Seitenauszug:
..............................

Neues Lagebild: Phänomen Clankriminalität größer und gefährlicher als bislang bekannt
Jedes fünfte OK-Verfahren mit Clan-Bezug − Reul: Ein Teil der Clans spielt in der gleichen Liga wie die Mafia
Minister Herbert Reul hat das neue Lagebild „Clankriminalität in Nordrhein-Westfalen 2019“ vorgestellt.
Minister Herbert Reul hat heute (17. August 2020) das neue Lagebild „Clankriminalität in Nordrhein-Westfalen 2019“ vorgestellt. Insgesamt verzeichnet die Analyse des Landeskriminalamtes für das vergangene Jahr 111 aktive Clans und rund 3.800 Tatverdächtige, die mehr als 6.100 Straftaten in Nordrhein-Westfalen begangen haben. „Wir haben es hier mit Kriminellen und Schwerkriminellen zu tun. Es geht unter anderem um Raub, Betrug und Organisierte Kriminalität. Das zeigt: Ein Teil der Clans spielt in der gleichen Liga wie die Mafia“, sagte der Minister.
Im vergangenen Jahr hatte das Landeskriminalamt Nordrhein-Westfalen als erste Behörde bundesweit ein Lagebild zum Phänomen Clankriminalität veröffentlicht. Auch wenn die Zahlen wegen methodischer Unterschiede nur eingeschränkt vergleichbar sind, verzeichnet die nordrhein-westfälische Polizei bereinigt einen Zuwachs von 12,7 Prozent bei den Straftaten und 13,4 Prozent bei den Tatverdächtigen gegenüber dem Vorjahr. „Je mehr wir ermitteln, desto mehr Licht bringen wir in das Dunkelfeld dieser Machenschaften. Die Steigerung der Zahlen deckt sich also mit unserer Erwartung“, so Reul.
Mehr noch als die Quantität wirft das neue Lagebild einen Blick auf die Qualität der Straftaten durch Mitglieder krimineller Clans. So fallen rund 32 Prozent aller begangenen Straftaten in die Kategorie „Rohheitsdelikte“. Das sind Körperverletzungen, Bedrohungen, Nötigungen bis hin zu versuchten Tötungsdelikten. Etwa 15 Prozent aller begangenen Straftaten sind Betrugsdelikte, 14 Prozent der Straftaten sind Verkehrsstraftaten, die neu in den clanspezifischen Tatbestandskatalog aufgenommen wurden, wie etwa Fahren ohne Führerschein, Unfallflucht oder die Gefährdung des Straßenverkehrs durch illegale Rennen. „Straftaten, die deutlich machen, wie wenig sich diese Leute um die grundlegenden Regeln unserer Gesellschaft scheren“, so Reul.

..............................

Aufgabenstellung:
A. Schreibe den Seitenauszug beginnend bei „Neues Lagebild: Phänomen“ und endend bei „sagte der Minister.“ noch einmal ab. Ersetze dabei „Clankriminalität“ durch „Clan-Kriminalität“.
B. Führe den Text über das Lagebild zur Clankriminalität im Anschluss an seinen letzten Satz weiter.

Datensätze aus einer Datenquelle:
..............................

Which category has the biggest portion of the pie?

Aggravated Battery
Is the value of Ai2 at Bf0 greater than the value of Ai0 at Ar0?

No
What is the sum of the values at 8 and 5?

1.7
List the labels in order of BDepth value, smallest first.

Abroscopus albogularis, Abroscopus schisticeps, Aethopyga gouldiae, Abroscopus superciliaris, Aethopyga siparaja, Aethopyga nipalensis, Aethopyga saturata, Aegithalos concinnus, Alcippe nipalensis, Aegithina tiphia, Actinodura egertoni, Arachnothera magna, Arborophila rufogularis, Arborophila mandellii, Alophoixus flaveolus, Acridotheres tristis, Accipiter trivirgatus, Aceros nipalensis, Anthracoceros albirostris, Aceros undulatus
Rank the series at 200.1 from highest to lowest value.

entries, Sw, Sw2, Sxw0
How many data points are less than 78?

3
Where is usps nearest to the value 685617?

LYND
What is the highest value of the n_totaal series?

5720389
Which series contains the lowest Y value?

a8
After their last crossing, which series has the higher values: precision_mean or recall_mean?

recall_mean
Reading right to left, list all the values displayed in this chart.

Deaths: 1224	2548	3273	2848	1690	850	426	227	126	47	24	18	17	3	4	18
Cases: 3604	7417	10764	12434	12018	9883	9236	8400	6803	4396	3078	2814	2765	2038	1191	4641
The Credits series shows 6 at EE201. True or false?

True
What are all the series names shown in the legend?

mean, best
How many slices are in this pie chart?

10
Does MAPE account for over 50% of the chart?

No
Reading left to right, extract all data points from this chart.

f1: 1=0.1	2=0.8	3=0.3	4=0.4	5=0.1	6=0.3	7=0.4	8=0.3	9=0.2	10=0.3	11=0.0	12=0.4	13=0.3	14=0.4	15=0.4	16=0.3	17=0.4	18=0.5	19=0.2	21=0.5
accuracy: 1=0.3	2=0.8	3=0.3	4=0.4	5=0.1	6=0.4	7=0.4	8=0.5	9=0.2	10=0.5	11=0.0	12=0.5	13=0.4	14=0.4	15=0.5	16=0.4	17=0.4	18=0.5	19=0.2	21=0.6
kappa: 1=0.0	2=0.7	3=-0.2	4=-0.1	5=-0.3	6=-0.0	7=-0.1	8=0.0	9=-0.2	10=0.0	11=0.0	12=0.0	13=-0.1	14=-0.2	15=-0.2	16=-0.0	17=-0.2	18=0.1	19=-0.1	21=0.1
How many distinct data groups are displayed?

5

..............................

Lösungen je Aufgabe:
A.
Neues Lagebild: Phänomen Clan-Kriminalität größer und gefährlicher als bislang bekannt
Jedes fünfte OK-Verfahren mit Clan-Bezug − Reul: Ein Teil der Clans spielt in der gleichen Liga wie die Mafia
Minister Herbert Reul hat das neue Lagebild „Clan-Kriminalität in Nordrhein-Westfalen 2019“ vorgestellt.
Minister Herbert Reul hat heute (17. August 2020) das neue Lagebild „Clan-Kriminalität in Nordrhein-Westfalen 2019“ vorgestellt. Insgesamt verzeichnet die Analyse des Landeskriminalamtes für das vergangene Jahr 111 aktive Clans und rund 3.800 Tatverdächtige, die mehr als 6.100 Straftaten in Nordrhein-Westfalen begangen haben. „Wir haben es hier mit Kriminellen und Schwerkriminellen zu tun. Es geht unter anderem um Raub, Betrug und Organisierte Kriminalität. Das zeigt: Ein Teil der Clans spielt in der gleichen Liga wie die Mafia“, sagte der Minister.

B.
Ein besonderes Augenmerk legt die diesjährige Fortschreibung des Lagebilds auf den Bereich der Organisierten Kriminalität. Insgesamt haben das Landeskriminalamt und die Kreispolizeibehörden in Nordrhein-Westfalen im vergangenen Jahr 73 Ermittlungsverfahren in diesem Bereich geführt. In 15 dieser Verfahren spielten türkisch-arabischstämmige Clanfamilien die zentrale Rolle, also bei rund 20 Prozent. In elf dieser Verfahren drehte es sich um Rauschgift. „Wir sehen daran, wie breit die kriminellen Teile der Clanfamilien aufgestellt sind, und wie sehr sie hier in den vergangenen Jahrzehnten Fuß gefasst haben“, sagte Reul.
In den 15 Verfahren konnten insgesamt 478 Tatverdächtige identifiziert werden. Die Polizei nahm 35 Tatverdächtige vorläufig fest und erwirkte gegen 32 von ihnen Haftbefehle. In sieben Verfahren gelang es der Polizei, durch Finanzermittlungen den Tatertrag festzustellen: Insgesamt 6,4 Millionen Euro, von denen 1,4 Millionen Euro abgeschöpft werden konnten. Die Polizei konnte außerdem drei Kilogramm Heroin, fast fünf Kilogramm Kokain und 28 Kilogramm Marihuana sicherstellen. 16 hauptverantwortliche Tatverdächtige wurden zu Haftstrafen von zwei bis zehn Jahren verurteilt. „Wir dringen langsam in die Tiefe vor. Und das ist wirklich nicht leicht, weil kriminelle Clans eine verschworene Gemeinschaft sind, an die sie nicht so einfach rankommen“, so der Minister.